What the task asks
In the response, each entry below should appear again exactly as given.

Collected data
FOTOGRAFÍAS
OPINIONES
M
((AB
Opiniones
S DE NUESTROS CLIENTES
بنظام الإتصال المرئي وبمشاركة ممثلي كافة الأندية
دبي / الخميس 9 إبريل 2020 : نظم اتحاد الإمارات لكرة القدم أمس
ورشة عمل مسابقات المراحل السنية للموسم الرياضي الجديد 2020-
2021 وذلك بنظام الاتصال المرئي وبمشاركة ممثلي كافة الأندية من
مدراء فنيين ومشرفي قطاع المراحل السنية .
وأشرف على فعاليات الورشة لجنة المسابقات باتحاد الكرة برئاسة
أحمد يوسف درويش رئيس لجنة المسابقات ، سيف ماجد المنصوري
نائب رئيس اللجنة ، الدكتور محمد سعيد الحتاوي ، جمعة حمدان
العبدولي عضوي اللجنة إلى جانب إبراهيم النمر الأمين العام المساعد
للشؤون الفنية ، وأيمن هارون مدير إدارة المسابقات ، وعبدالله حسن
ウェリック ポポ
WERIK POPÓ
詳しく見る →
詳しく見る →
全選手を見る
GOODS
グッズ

Written response
FOTOGRAFÍAS
OPINIONES
M
((AB
Opiniones
S DE NUESTROS CLIENTES
بنظام الإتصال المرئي وبمشاركة ممثلي كافة الأندية
دبي / الخميس 9 إبريل 2020 : نظم اتحاد الإمارات لكرة القدم أمس
ورشة عمل مسابقات المراحل السنية للموسم الرياضي الجديد 2020-
2021 وذلك بنظام الاتصال المرئي وبمشاركة ممثلي كافة الأندية من
مدراء فنيين ومشرفي قطاع المراحل السنية .
وأشرف على فعاليات الورشة لجنة المسابقات باتحاد الكرة برئاسة
أحمد يوسف درويش رئيس لجنة المسابقات ، سيف ماجد المنصوري
نائب رئيس اللجنة ، الدكتور محمد سعيد الحتاوي ، جمعة حمدان
العبدولي عضوي اللجنة إلى جانب إبراهيم النمر الأمين العام المساعد
للشؤون الفنية ، وأيمن هارون مدير إدارة المسابقات ، وعبدالله حسن
ウェリック ポポ
WERIK POPÓ
詳しく見る →
詳しく見る →
全選手を見る
GOODS
グッズ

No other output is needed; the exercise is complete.